Abdullah ÖCALAN
En çarpıcı olarak ortaya çıkan bir gerçek de sınıflı toplum tarihi boyunca kadının metalaştırıldığıdır. Emeğin metalaşması, kadının metalaşmasının gelişmesidir. Genel olarak değerlerin metalaşmasının mülkiyet konusu olmasıyla kadın cinsinin de mülkiyet konusu haline gelmesi at başı gidiyor. Mülk düzeninin gelişmesi, bu arada kölelerin de kölelik kurumunda mülk olarak değerlendirilmesi, daha yoğun ve uzun süreli olarak kadında gerçekleşiyor. Dolayısıyla kadın kişiliğindeki mülkiyet ve ait olma özelliği daha köklü oluyor. Etrafındaki ilişkiler ağı, mülkiyet ilişkileri haline geliyor; son derece bağımlı kişilik özellikleri oluşuyor. Ruhta ve düşüncede zayıflık ve kimliğini yitirme kalıcı özellikler halinde yerleşiyor. İrade ve inisiyatif zayıflığı, desteğe ve yardıma muhtaç özelliklere yol açıyor. Bağımsız ve yaratıcı faaliyet kısırlaştırılıyor. Bu, aynı zamanda toplumdaki kölelik düzeninin seviyesini belirliyor. Köleleşen kadın cinsi ve köle sınıf, toplumsal düzeydeki pederşahi ve efendi erkek egemenliğinin temellerini oluşturuyor. Anaerkil düzenin yerine ataerkil düzen aileye hakim oluyor. Feodal düzende de benzer bir gelişme görülüyor. Cariyelik, haremlik kurumları yaygınlaşıyor. Kapitalist toplumda ise, iki başlı aile biraz gelişim imkânı bulmakla birlikte, kadın köleliği devam ediyor ve kadın daha incelmiş bir meta olmaktan kurtulamıyor; kişiliği kurtulsa bile, emeği çok ucuzca değerlendiriliyor. Sosyalist devrimlerle birlikte eşitliğe ve özgürlüğe yakın adımlar atılsa da, alt ve üst yapıdaki erkek hakimiyeti önemli oranda sürüp gitmektedir. Hukuki alandaki eşitliğin ekonomik ve siyasal alana yansıdığı söylenemez. Dolayısıyla kadın sorunu en temel bir sorun olma konumuna şimdi ulaşıyor.

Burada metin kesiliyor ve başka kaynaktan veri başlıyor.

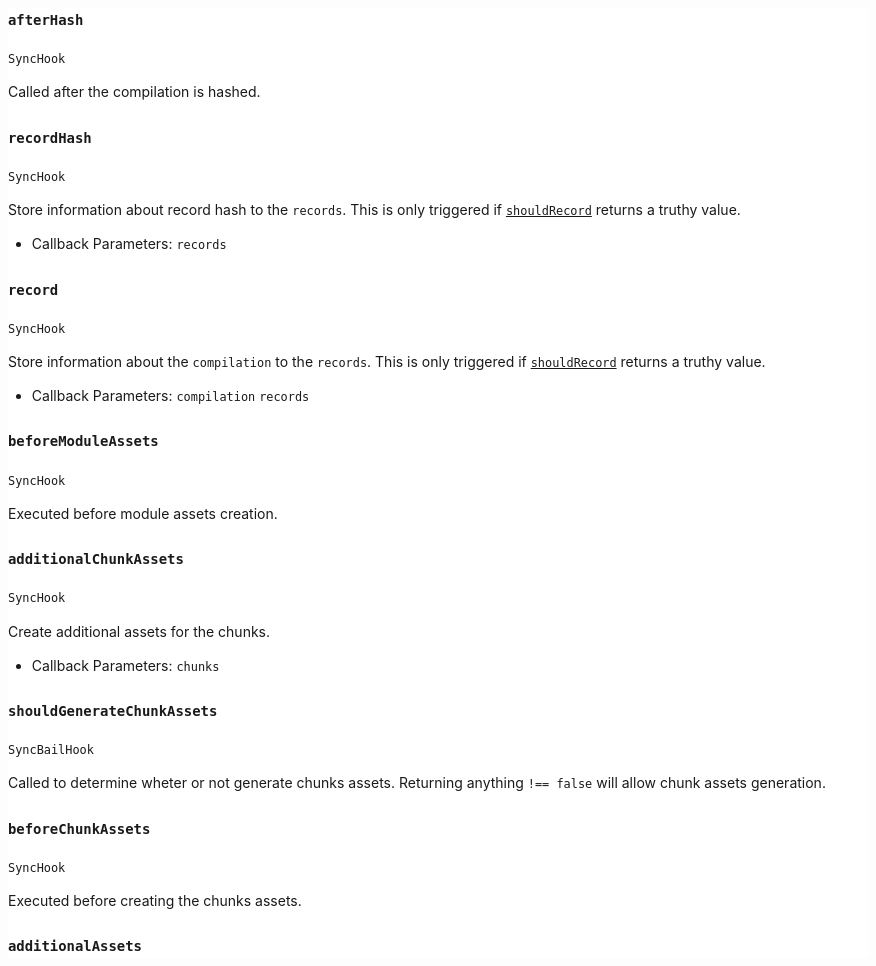 
### `afterHash`

`SyncHook`

Called after the compilation is hashed.


### `recordHash`

`SyncHook`

Store information about record hash to the `records`. This is only triggered if [`shouldRecord`](#shouldrecord) returns a truthy value.

- Callback Parameters: `records`


### `record`

`SyncHook`

Store information about the `compilation` to the `records`. This is only triggered if [`shouldRecord`](#shouldrecord) returns a truthy value.

- Callback Parameters: `compilation` `records`


### `beforeModuleAssets`

`SyncHook`

Executed before module assets creation.


### `additionalChunkAssets`

`SyncHook`

Create additional assets for the chunks.

- Callback Parameters: `chunks`


### `shouldGenerateChunkAssets`

`SyncBailHook`

Called to determine wheter or not generate chunks assets. Returning anything `!== false` will allow chunk assets generation.


### `beforeChunkAssets`

`SyncHook`

Executed before creating the chunks assets.



### `additionalAssets`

Tarihi süreç boyunca mülkleşme, özellikle cinsiyet alanında bir cins olarak kadın kişiliğinde kendini gösteriyor. Cinsiyetin yoğun metalaşması ve sunulması, cinsin düşkünleşmesini, giderek kadın-erkek ilişkilerindeki ikiyüzlülüğü ve ahlâki düşkünlüğü geliştiriyor. Başlangıçta çok doğal olan cinsellik kadında da, erkekte de her türlü çarpıklığı, yabancılaşmayı, çirkinliği, ayıbı ve yasaklamaları geliştiren bir ahlâkın egemen olmasına kaynaklık ediyor. Günümüzde bile cinsiyet kadın için bir kullanım ve kendini yaşatma aracıdır. Ruhsal ve düşünsel gelişmesine fazla anlam vermeme veya ikincil planda düşünülmesi bu nedenledir. Denilebilir ki, bütün cinsel özgürlük tartışmaları, sorunun mülk düzeni ile bağını fazla ortaya koymadığı gibi, köklü bir özgürlük tartışmasına da dönüştürülememektedir. Sorun salt bireysel cinsel tatmin peşinde olmayla ifade edilmeye çalışılmaktadır.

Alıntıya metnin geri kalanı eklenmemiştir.